摘便は、日常の排泄ケアでよく使われる看護行為です。
下剤、座薬、浣腸でも反応便がなく、直腸で便が詰まっている場合、どうしても硬便を掻き出す必要があるときに摘便が行われます。
看護師として、手順と注意点をしっかりと理解し、安全に行えるようにしましょう。

必要物品

手袋(2重にする)、潤滑剤(キシロカインゼリーなど)、オムツ、ラバーシーツ、新聞紙、便器、尿器(男性の場合)、ビニール袋、トイレットペーパー、お尻拭き

手順と注意点

1:患者に、摘便の必要性を説明します。

2:オムツを敷く。
  排便で汚れないように、オムツ、ラバーシーツ、新聞紙などを敷きます。

3:体勢を整える
 パジャマ、ズボン、下着、を外します。
 臀部を出し、左側臥位をとります。
 膝を軽く曲げ、バスタオルなどで前方を隠します。
 男性の場合は、尿器を当てておきます。

4:作業しやすいように物品を整える
 ビニール袋、トイレットペーパー、お尻拭きなどを、使いやすい場所に置きます。

5:手袋をはめ、潤滑剤をつける
 手袋は、2重に付けます。

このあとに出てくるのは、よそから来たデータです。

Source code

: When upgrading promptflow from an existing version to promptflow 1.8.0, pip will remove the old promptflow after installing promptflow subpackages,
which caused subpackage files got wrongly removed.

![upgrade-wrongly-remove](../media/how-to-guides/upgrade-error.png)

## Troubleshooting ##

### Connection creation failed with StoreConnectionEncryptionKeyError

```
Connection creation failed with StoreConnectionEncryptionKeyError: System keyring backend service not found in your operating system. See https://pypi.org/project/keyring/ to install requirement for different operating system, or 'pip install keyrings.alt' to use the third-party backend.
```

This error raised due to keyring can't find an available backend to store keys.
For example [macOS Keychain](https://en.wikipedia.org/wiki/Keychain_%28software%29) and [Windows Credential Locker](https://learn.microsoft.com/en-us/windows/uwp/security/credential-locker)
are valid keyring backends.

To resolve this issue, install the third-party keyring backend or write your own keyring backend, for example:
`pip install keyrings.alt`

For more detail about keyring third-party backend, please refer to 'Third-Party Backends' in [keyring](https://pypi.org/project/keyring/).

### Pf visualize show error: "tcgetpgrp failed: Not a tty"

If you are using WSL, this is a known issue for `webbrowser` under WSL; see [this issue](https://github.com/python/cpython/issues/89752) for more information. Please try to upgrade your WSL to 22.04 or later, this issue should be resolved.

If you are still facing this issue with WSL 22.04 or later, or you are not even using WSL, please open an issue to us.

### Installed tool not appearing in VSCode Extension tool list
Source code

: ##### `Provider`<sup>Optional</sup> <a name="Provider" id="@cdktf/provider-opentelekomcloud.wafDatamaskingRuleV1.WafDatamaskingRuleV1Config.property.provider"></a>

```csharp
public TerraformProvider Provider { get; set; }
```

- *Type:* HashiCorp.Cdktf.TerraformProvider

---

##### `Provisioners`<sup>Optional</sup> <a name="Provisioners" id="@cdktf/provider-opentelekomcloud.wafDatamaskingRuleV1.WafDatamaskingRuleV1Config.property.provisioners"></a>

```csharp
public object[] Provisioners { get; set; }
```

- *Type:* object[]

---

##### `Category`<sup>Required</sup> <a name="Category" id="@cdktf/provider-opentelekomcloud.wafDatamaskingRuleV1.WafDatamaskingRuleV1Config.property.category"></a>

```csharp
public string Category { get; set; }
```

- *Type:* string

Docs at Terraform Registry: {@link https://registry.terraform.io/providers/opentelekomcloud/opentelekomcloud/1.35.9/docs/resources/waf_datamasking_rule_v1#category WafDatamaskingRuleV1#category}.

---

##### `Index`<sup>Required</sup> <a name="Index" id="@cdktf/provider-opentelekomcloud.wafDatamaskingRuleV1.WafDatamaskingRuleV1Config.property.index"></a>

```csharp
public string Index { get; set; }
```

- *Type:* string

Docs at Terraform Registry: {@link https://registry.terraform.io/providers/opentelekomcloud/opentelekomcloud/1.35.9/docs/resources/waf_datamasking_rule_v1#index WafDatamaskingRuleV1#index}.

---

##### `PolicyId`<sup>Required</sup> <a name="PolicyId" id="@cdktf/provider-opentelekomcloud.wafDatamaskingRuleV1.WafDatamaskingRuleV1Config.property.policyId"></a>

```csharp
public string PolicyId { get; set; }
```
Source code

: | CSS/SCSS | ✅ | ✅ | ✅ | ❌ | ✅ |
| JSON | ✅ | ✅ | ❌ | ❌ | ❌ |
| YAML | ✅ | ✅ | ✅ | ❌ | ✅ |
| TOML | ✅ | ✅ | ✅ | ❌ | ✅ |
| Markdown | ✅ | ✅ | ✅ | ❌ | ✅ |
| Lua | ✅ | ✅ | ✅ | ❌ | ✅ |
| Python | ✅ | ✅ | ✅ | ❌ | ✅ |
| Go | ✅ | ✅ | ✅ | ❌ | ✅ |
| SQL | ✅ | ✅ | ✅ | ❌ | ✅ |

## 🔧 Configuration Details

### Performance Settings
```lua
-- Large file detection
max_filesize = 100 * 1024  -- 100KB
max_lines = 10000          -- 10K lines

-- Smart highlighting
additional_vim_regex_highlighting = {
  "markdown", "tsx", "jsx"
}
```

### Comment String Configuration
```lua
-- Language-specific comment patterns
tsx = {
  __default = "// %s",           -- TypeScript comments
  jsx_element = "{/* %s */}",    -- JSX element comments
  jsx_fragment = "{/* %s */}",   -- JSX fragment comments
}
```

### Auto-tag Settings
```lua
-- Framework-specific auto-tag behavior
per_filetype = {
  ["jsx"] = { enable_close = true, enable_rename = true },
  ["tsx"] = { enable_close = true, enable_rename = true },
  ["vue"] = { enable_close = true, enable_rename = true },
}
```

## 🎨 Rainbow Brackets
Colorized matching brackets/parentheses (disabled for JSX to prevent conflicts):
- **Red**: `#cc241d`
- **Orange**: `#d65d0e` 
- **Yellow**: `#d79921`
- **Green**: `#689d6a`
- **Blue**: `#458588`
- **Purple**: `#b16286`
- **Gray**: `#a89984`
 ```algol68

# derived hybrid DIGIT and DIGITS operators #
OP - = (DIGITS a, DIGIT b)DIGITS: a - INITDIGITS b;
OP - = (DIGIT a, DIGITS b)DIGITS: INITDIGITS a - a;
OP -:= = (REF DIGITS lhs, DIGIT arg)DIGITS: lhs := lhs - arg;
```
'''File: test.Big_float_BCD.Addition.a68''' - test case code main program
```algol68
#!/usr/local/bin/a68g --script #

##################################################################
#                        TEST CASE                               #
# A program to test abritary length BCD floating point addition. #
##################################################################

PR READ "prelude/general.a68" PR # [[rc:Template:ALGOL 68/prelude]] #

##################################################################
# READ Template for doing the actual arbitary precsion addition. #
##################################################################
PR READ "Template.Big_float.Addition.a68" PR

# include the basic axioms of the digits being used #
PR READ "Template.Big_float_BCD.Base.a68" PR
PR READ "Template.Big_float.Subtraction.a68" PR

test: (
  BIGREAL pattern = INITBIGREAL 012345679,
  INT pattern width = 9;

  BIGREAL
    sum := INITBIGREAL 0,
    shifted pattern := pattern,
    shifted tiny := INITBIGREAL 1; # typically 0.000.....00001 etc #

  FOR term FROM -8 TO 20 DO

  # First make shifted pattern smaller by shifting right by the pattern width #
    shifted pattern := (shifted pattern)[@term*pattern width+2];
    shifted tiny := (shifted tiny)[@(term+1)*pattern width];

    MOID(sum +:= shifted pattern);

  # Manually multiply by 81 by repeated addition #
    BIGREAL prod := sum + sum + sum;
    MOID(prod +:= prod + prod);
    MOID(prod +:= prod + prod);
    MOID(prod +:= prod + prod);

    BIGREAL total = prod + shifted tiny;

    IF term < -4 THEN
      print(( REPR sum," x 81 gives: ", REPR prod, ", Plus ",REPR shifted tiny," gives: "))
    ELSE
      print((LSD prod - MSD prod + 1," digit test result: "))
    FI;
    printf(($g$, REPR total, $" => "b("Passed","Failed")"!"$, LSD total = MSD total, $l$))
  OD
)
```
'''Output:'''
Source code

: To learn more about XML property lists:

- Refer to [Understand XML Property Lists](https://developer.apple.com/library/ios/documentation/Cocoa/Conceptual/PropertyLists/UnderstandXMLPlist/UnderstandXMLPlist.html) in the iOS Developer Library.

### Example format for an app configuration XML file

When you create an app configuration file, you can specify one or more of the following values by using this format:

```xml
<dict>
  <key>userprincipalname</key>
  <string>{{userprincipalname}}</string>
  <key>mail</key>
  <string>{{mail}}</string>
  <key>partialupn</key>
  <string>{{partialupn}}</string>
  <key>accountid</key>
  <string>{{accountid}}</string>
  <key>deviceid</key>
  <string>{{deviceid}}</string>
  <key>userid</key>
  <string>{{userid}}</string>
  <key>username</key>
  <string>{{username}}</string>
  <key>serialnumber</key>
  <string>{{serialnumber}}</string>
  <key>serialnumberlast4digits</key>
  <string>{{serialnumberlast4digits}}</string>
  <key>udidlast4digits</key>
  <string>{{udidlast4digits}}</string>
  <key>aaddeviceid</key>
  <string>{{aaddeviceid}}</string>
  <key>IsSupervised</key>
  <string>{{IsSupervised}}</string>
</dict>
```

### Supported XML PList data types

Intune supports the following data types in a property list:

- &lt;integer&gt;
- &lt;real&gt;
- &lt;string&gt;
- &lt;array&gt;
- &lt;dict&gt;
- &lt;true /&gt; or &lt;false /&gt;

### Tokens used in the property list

(1枚だと、破けてしまったり、匂いが指に移って、しばらく取れないのを防ぐため)
 利き手の人差し指に潤滑剤をつけます。

6:声かけをしながら、肛門に指を入れる
 患者に、ゆっくり息を吐くように伝え、人差し指の第2関節までを、ゆっくり肛門に挿入します。

7:硬便を掻き出す
 ゆっくり、粘膜を傷つけないように、硬便を掻き出します。一気に掻き出そうとしないで、少しずつ、便の塊を崩すように掻き出します。
 便が上の方にある場合は、挿入していない方の手で、お腹を押しましょう。
 奥まで指を入れたり、無理に掻き出したりすると、出血や腸穿孔を起こす場合があるので、気をつけましょう。
 硬便が取れると、詰まっていた便が、次々出てくる場合があります。
 その場合は、仰臥位にして便器を差し込むかオムツを当て、残っている便を出します。

9:お尻をきれいにする
 便が出たら、トイレットペーパーやお尻拭きなどで、便をきれいに処理します。
 ズボンなどをはかせて、体位を整えましょう。

10:あとかた付けをする
 ビニールに、使用したものを入れ、捨てましょう。

出血や穿孔は、命にかかわる事態になりかねません。十分に注意し、安全に行えるように気をつけましょう。